A Justiça Federal em Rondônia determinou, em decisão liminar nesta quinta-feira (3), que a Funai (Fundação Nacional do Índio) providencie o enterro dos restos mortais do chamado "índio do buraco" no exato lugar onde ele morreu, uma palhoça na terra indígena Tanaru, no sul do estado.
O órgão tem cinco dias para fazer o sepultamento.
A decisão do juiz federal Samuel Albuquerque, da Vara de Vilhena (RO), se deu no processo da ação civil pública movida pelo MPF (Ministério Público Federal) para obrigar a Funai a sepultar o indígena no local onde viveu sozinho e isolado por 26 anos. Ele, também conhecido por "índio Tanaru" era o último de seu povo, dizimado pela ação de madeireiros na região.
A reportagem questionou a Funai se haverá cumprimento da decisão ou se o órgão recorrerá contra a liminar. Não houve resposta até a publicação do texto.
Na véspera do programado para o enterro, o presidente da Funai, Marcelo Augusto Xavier da Silva, agiu para barrar o sepultamento.
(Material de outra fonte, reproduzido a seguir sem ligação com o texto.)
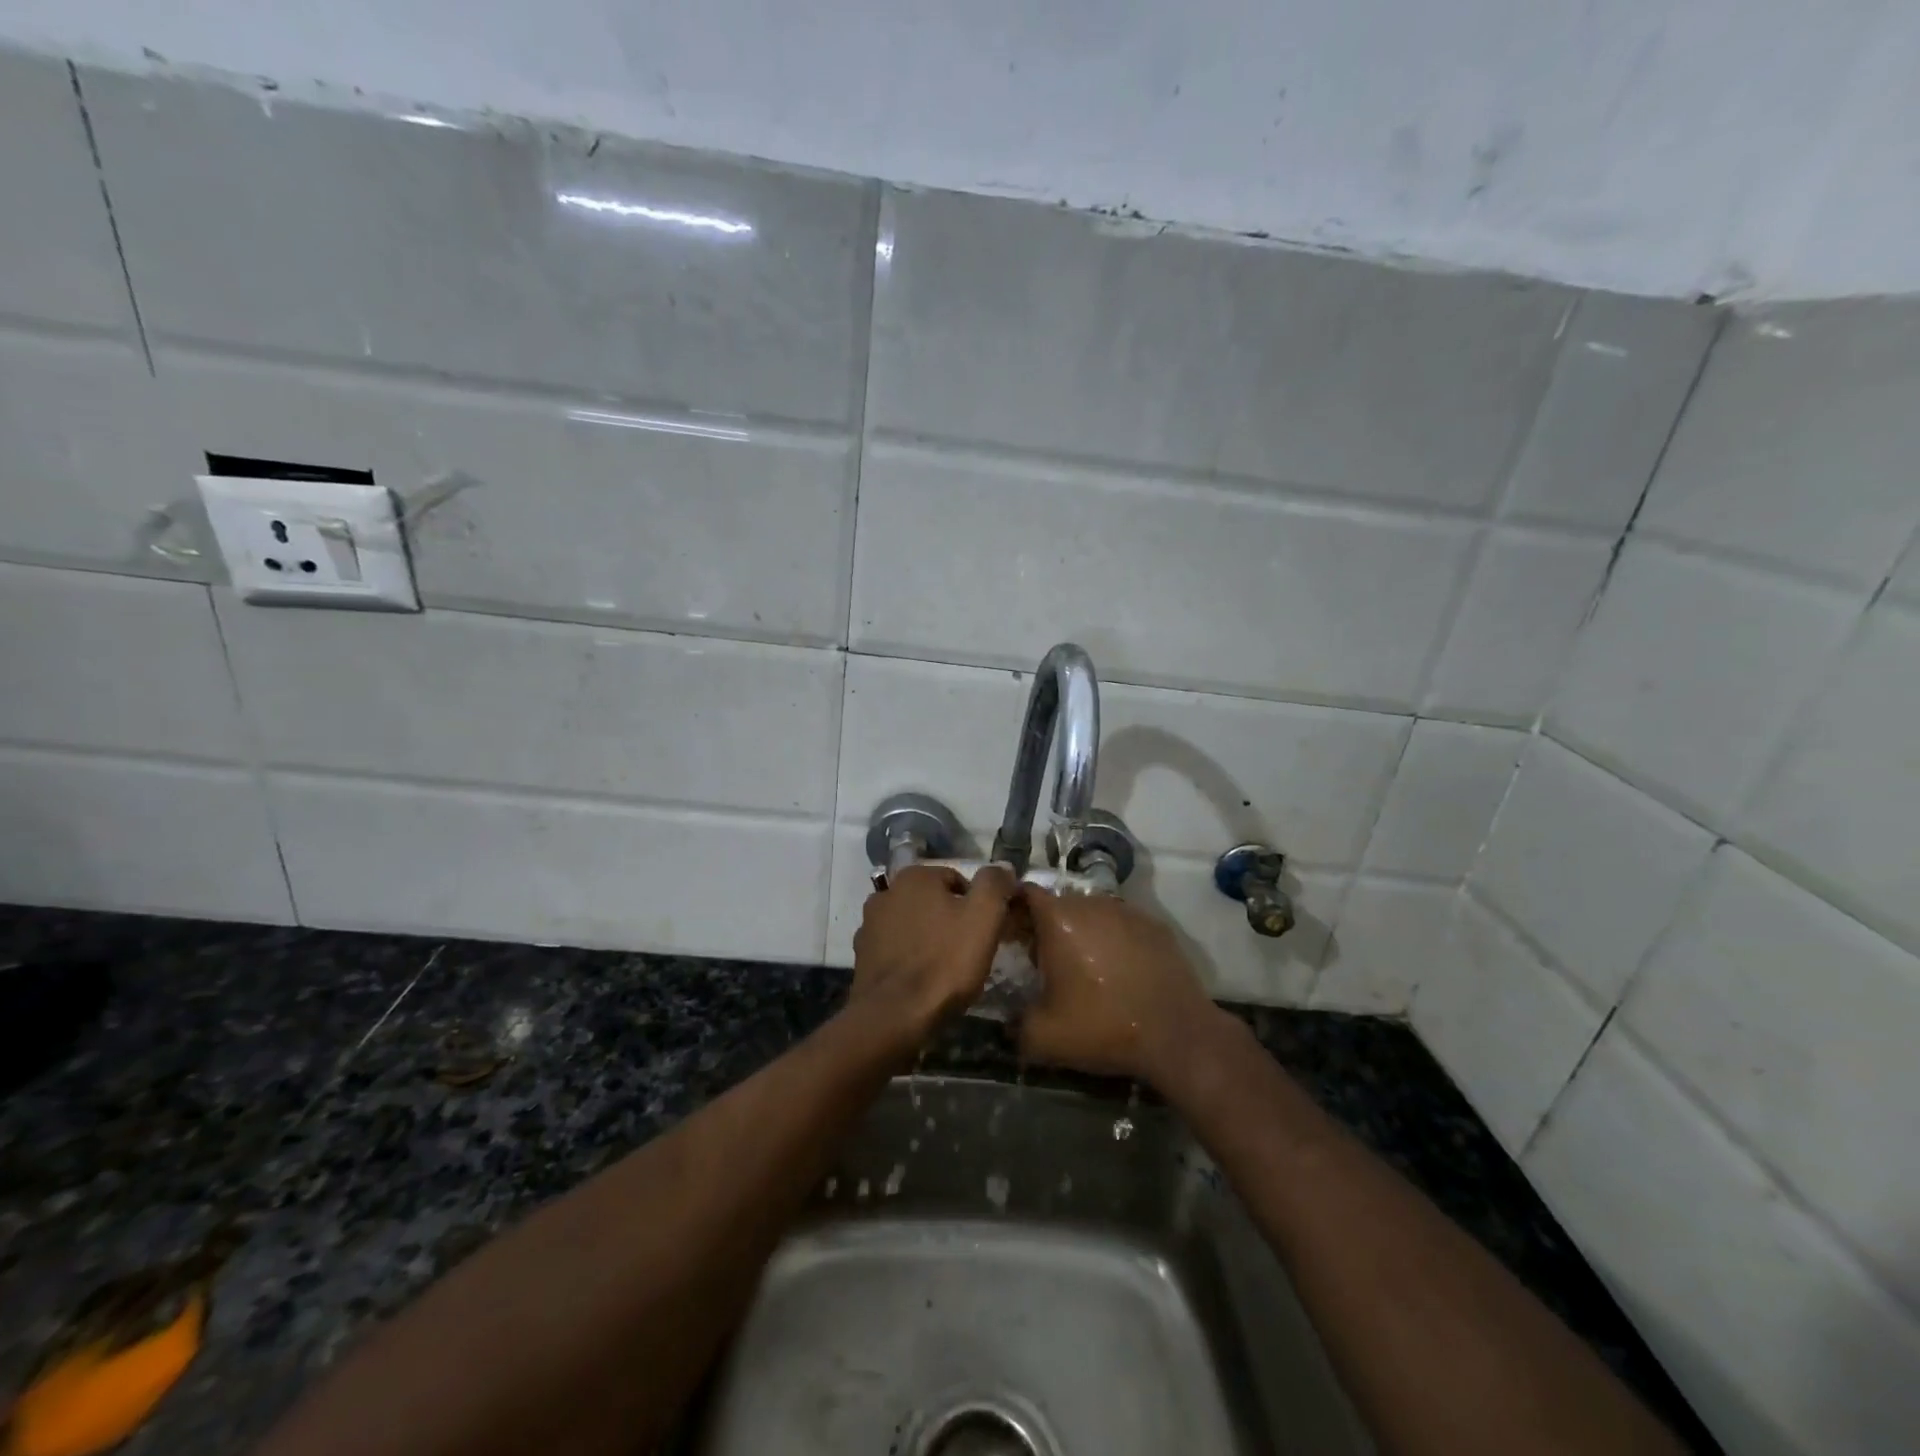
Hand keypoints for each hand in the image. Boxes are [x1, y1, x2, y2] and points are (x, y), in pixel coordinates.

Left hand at [850, 864, 1016, 1042]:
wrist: (894, 1016)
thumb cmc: (944, 962)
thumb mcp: (984, 917)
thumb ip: (994, 884)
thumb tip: (1002, 867)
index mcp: (915, 876)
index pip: (959, 881)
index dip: (978, 907)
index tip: (987, 933)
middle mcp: (887, 892)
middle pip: (933, 902)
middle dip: (951, 921)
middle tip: (970, 952)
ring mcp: (869, 924)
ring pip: (913, 925)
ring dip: (929, 939)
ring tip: (946, 969)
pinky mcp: (862, 955)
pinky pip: (896, 949)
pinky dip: (909, 958)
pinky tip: (922, 980)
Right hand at [1018, 887, 1222, 1082]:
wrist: (1176, 1035)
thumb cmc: (1103, 1027)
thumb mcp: (1043, 1038)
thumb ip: (1014, 1024)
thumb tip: (1008, 1022)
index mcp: (1059, 920)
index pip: (1025, 894)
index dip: (1014, 911)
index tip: (1012, 936)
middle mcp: (1092, 904)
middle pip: (1059, 904)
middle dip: (1048, 926)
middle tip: (1045, 961)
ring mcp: (1127, 911)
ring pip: (1092, 912)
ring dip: (1082, 932)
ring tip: (1085, 967)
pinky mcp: (1155, 925)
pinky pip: (1121, 924)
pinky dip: (1113, 940)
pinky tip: (1119, 971)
Ele enviou um ofício à Polícia Federal em Vilhena barrando os procedimentos com a alegação de que era necessário aguardar a conclusão dos laudos dos exames feitos nos restos mortais de "Tanaru".
Naquele momento, todos os exames já haviam sido concluídos, assim como todas as coletas de materiais pela PF. Não havia necessidade de mais nenhum exame no corpo do indígena.
Xavier foi colocado pelo presidente Jair Bolsonaro (PL) na Funai para barrar ações de fiscalização, esvaziar as funções do órgão e atender a interesses de ruralistas, o que foi feito, segundo indigenistas e servidores da linha de frente da fundação.
Ao impedir o enterro do "índio do buraco", o presidente da Funai buscou atender a interesses de fazendeiros que circundam a terra indígena, conforme técnicos a par do processo de sepultamento. O enterro no território deve dificultar a exploração da área por esses proprietários de terra.
Assim que houve a notícia da morte de "Tanaru", foram feitos pedidos para exploração da terra indígena, como a Folha de S.Paulo mostrou. Fazendeiros que se dizem donos da área argumentaram não haver mais restrição para o uso do território, que tem 8.070 hectares.
A terra indígena Tanaru não é demarcada. Por haver incidência de um indígena isolado, o território conta com uma restrição de uso, definida em portaria da própria Funai. Ela vigora até 2025. É esta portaria que os fazendeiros querem derrubar, a partir da morte.
A Justiça determinou que o enterro ocorra na palhoça onde o corpo foi encontrado. A Funai tem cinco dias para adotar "todas as ações administrativas necessárias" ao sepultamento, "em conformidade com a organização social, costumes, crenças e tradições indígenas", como consta na decisão. Se houver atraso, a multa deve ser de R$ 1.000 por dia.
O enterro é uma atribuição da Funai, segundo o juiz Albuquerque.
"Além da comoção dos povos indígenas próximos, com o desrespeito dispensado ao 'índio do buraco', caracterizado na demora excessiva no seu sepultamento/rituais, tem-se ainda a probabilidade de repercussão da omissão do Estado brasileiro", disse o magistrado.
"Verifica-se que desde a morte do 'índio do buraco' já se passaram vários meses e, mesmo o corpo já tendo sido liberado pela perícia técnica da PF, a Funai não o sepultou", afirmou.
"Tanaru" optou pelo isolamento após seus familiares serem mortos por madeireiros na década de 1990. Segundo a Funai, o grupo tinha seis pessoas e existiu até 1995. O órgão passou a monitorá-lo, e a respeitar seu modo de vida, a partir de 1996.
O presidente da Funai decidiu contrariar os profissionais envolvidos no tratamento dado ao "índio do buraco" após a morte e segurou o sepultamento do indígena, que deu mostras do lugar e da forma como gostaria de ser sepultado, conforme indícios deixados por ele no momento do óbito.
O corpo foi encontrado em 23 de agosto. O óbito ocorreu de 30 a 40 dias antes, segundo análise feita.
Depois dos exames feitos por peritos da PF, o enterro estava previsto para o último dia 14, no mesmo lugar onde foi encontrado na terra indígena. Horas antes, na noite do dia 13, o presidente da Funai interveio e barrou o sepultamento. Desde a morte já se passaram, portanto, mais de três meses.
"A ausência de sepultamento de Tanaru, tendo sido levado seu corpo há quase dois meses, tempo mais do que o necessário para a realização de todos os exames necessários, fatos confirmados pela própria PF, configura nítido desrespeito à sua memória e à sua história", diz a ação da Procuradoria. É o mesmo entendimento de indigenistas, servidores e outras pessoas a par do processo.